Most of this loss, if not all, was based on speculative selling as speculators pushed the tariff news as very negative for cotton. While the very short run market reaction was expected to be bearish, the long term expectation is that world prices will be stabilized at a higher level. We dogged growers as much as we could to price above 75 cents and further stated that no marketing plan was safe with the tariff on the table. All of those forecast, unfortunately, came to fruition.
Yet, a potential soft price resistance area at the 72.50 cent level totally collapsed. Excellent price support exists at 67 cents in the form of a double bottom. However, it gets scary below that as the next solid support is all the way down to 55 cents. Expect the market to work the upper 60’s as it moves through the planting period. Mother Nature is delaying planting, but growers have enough equipment to get the crop planted on time.
The tariff debate will continue to draw attention. However, it should not. First, as has been reported for nearly a year now, the Chinese have never honored trade agreements. It is just something they do not feel they have to do. It is that simple. Too, Chinese cotton growers are subsidized at the equivalent of about 142 cents per pound. That is, the U.S. grower can expect about 70-72 cents per pound or only one half of what the Chinese grower gets for his cotton.
Again, the Chinese grower sells his cotton to the Chinese government for some $1.42 a pound. The U.S. grower sells his cotton on the world market for about 70 cents per pound (if he is lucky, today it would be about 63 cents per pound). It should be clear that the entire cotton industry should unanimously support the U.S. tariff. The U.S. grower has quietly accepted the Chinese double dealing policy for the past three decades and has done nothing to limit its impact on the market. Nothing. Washington’s tariff challenge to the Chinese is the first attempt to establish fair trade in the world cotton market. Yet, that is only one battle the U.S. grower faces. The grower has also set back on his laurels over these same 30 years and totally failed at any attempt to promote cotton consumption over that same time period.
If the U.S. grower has any interest in obtaining a better price for his cotton he will have to begin to exhibit some desire to promote cotton in the textile chain. The list of international brands and retailers that say they do not even consider using cotton grows almost every week. To date, as cotton’s share of the fiber market slips further and further, the cotton industry has not had any successful program to encourage brands and retailers to return to cotton.

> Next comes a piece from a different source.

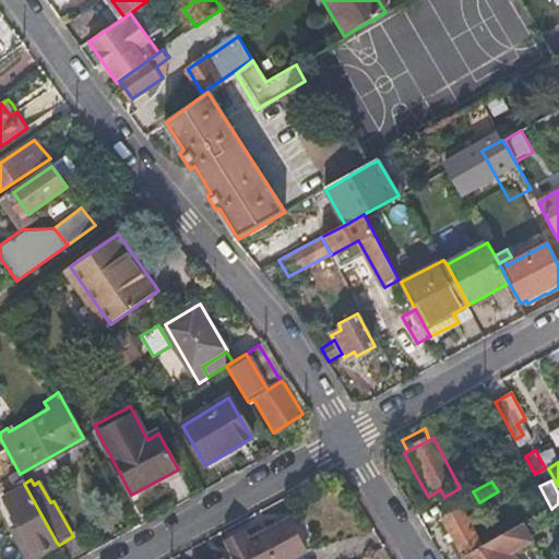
[(33,556),(57,543),(25,486),(1,499),(33,556)]
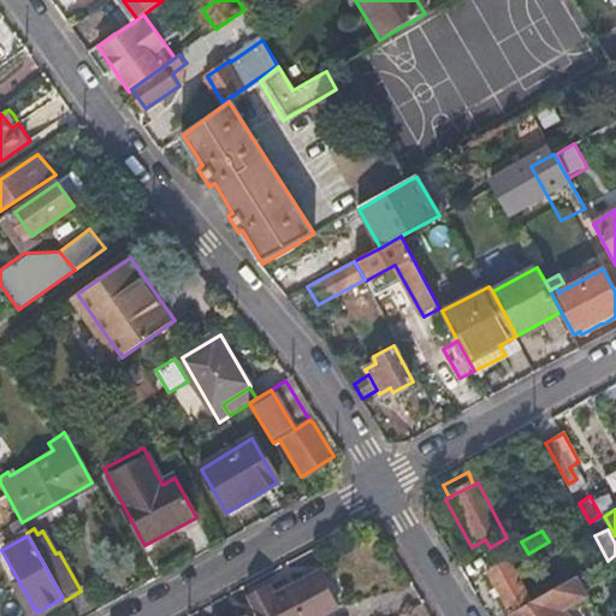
[(487,572),(511,615),(532,603),(509,560),(487,572)]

Finally, USDA released its May world supply demand report at week’s end. The report was very much as had been expected by the market and as such was price neutral. USDA finally reduced the 2018-19 Indian crop by 1.5 million bales, dropping it to 25.5 million (after raising it last month). Even with that major reduction and a reduction in the 2018 U.S. crop, world ending stocks as of July 31, 2019 were increased some 300,000 bales to 76.5 million bales. However, the reduction in the Indian crop offset the somewhat bearishness of an expected 2019 U.S. crop of 22 million bales, or some 4.3 million bales larger than the 2018 U.S. crop.

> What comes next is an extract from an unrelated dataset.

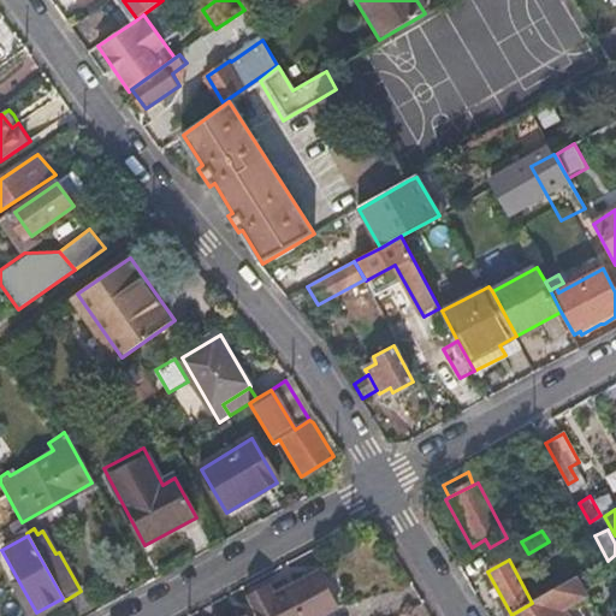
[(320,574),(338,608),(345,603),(326,572),(320,574)]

World production for 2019 was forecast at 125.5 million bales, 6.5 million bales more than in 2018. World consumption was forecast at 125.9 million bales, 3.2 million bales larger than in 2018. Thus, world ending stocks in July 2020 are expected to fall some 400,000 bales during the 2019-20 marketing year. While this could possibly be mildly bullish for cotton prices the fact that increased carryover in world exporting countries suggests there will be considerable competition for available export markets and keep prices in the 10 cent trading range between 65 and 75 cents.